The combined computational approach is applied to give insight into the structural basis and inhibition mechanism for the series of compounds as DprE1 inhibitors antitubercular agents. Statistically significant QSAR models for both 2D and 3D QSAR provide a structural framework for understanding the relationship of chemical structure with the activity and exhibited a good correlation, predictive ability and satisfactory agreement between experimental and predicted activity of the training and test set molecules. The validated 2D-QSAR model was used to optimize the estate contribution, hydrophobicity, electrostatic and alignment independent requirements around the moiety to increase activity whereas 3D-QSAR model suggest that substitution of electronegative, electropositive and less bulky groups in particular site is preferable for antitubercular activity.
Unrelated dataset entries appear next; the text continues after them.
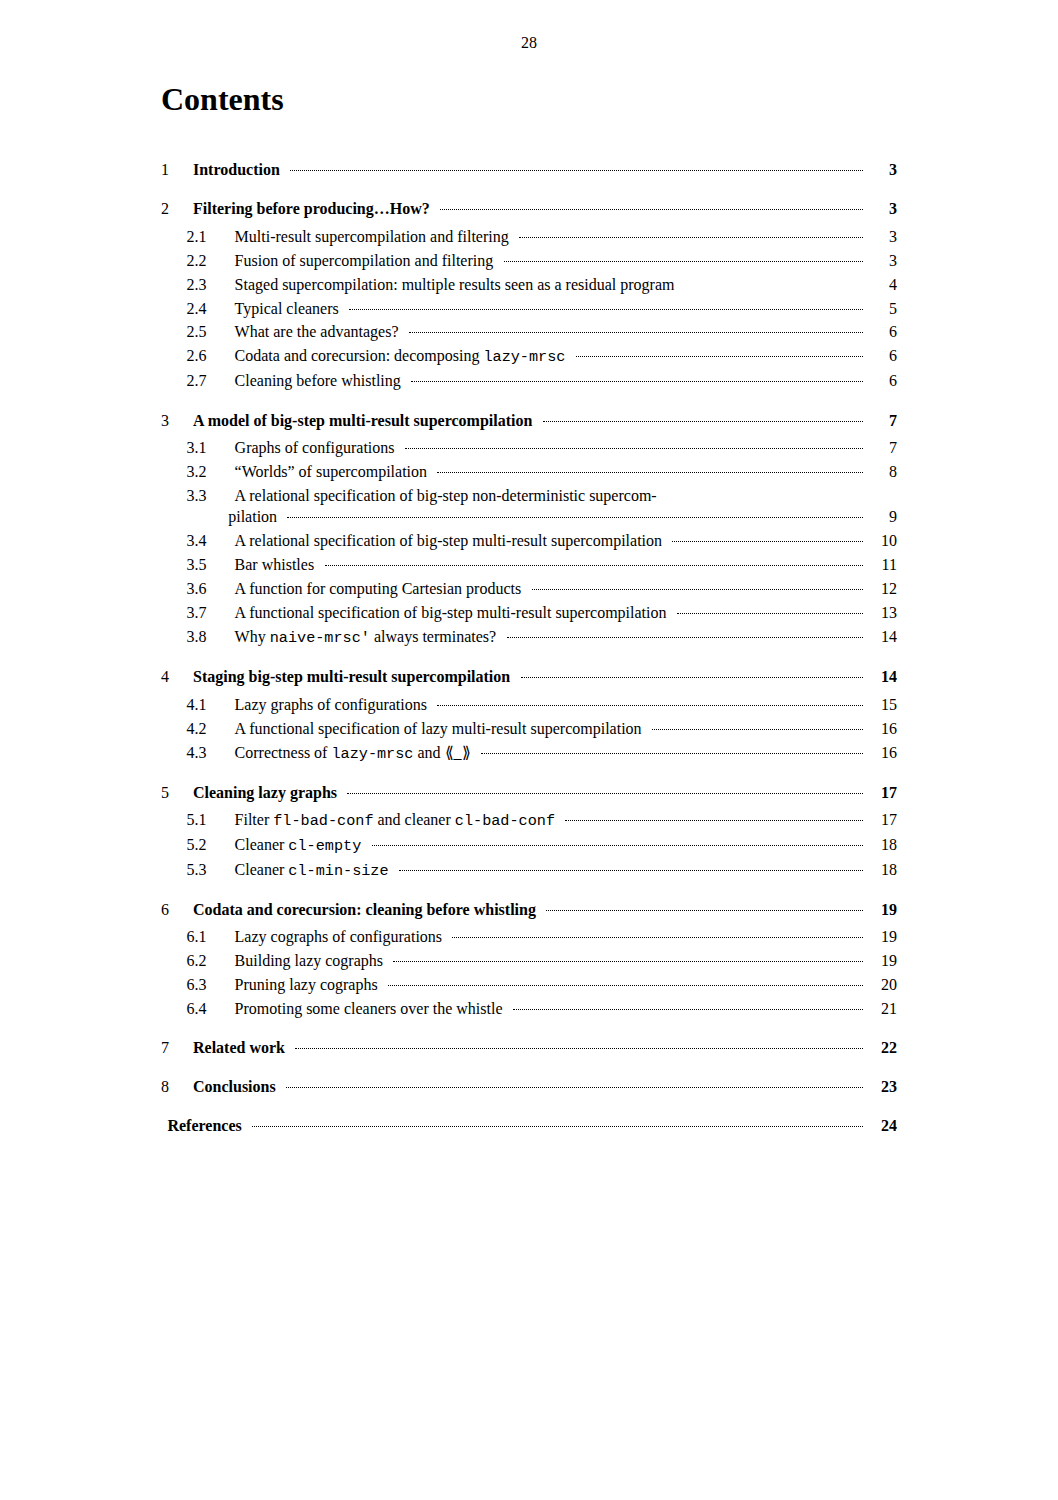28
Contents
1 Introduction 3
2 Filtering before producing…How? 3
2.1 Multi-result supercompilation and filtering 3
2.2 Fusion of supercompilation and filtering 3
2.3 Staged supercompilation: multiple results seen as a residual program 4
2.4 Typical cleaners 5
2.5 What are the advantages? 6
2.6 Codata and corecursion: decomposing lazy-mrsc 6
2.7 Cleaning before whistling 6
3 A model of big-step multi-result supercompilation 7
3.1 Graphs of configurations 7
3.2 “Worlds” of supercompilation 8
3.3 A relational specification of big-step non-deterministic supercom-
pilation 9
3.4 A relational specification of big-step multi-result supercompilation 10
3.5 Bar whistles 11
3.6 A function for computing Cartesian products 12
3.7 A functional specification of big-step multi-result supercompilation 13
3.8 Why naive-mrsc′ always terminates? 14
4 Staging big-step multi-result supercompilation 14
4.1 Lazy graphs of configurations 15
4.2 A functional specification of lazy multi-result supercompilation 16
4.3 Correctness of lazy-mrsc and ⟪_⟫ 16
5 Cleaning lazy graphs 17
5.1 Filter fl-bad-conf and cleaner cl-bad-conf 17
5.2 Cleaner cl-empty 18
5.3 Cleaner cl-min-size 18
6 Codata and corecursion: cleaning before whistling 19
6.1 Lazy cographs of configurations 19
6.2 Building lazy cographs 19
6.3 Pruning lazy cographs 20
6.4 Promoting some cleaners over the whistle 21
7 Related work 22
8 Conclusions 23
References 24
Presence of two aromatic rings, one aliphatic and one hydrogen bond donor groups are the key pharmacophoric features for inhibition of DprE1 enzyme. Molecular docking study result shows five compounds of number 8,15,16,27 and 35 have significant interaction with the amino acid residues like Gly-116, His-131, Arg-118, Thr-117 and Gln-299 present at the active site of the target enzyme by forming non polar interaction (H-bond) suggest presence of H-bond forming atoms required for interactions between the ligands and the peptide residue. In silico prediction of drug likeliness and ADME-T risk profiling were within their acceptable limit confirm good druggability of these compounds and showing mild toxicity risk in high dose. The present computation approach will help to design new DprE1 inhibitors based on the results of QSAR studies. Thus, these compounds have rationalized the possible structural requirement for better binding interactions with target site and need further lead optimization for designing of more potent DprE1 inhibitors.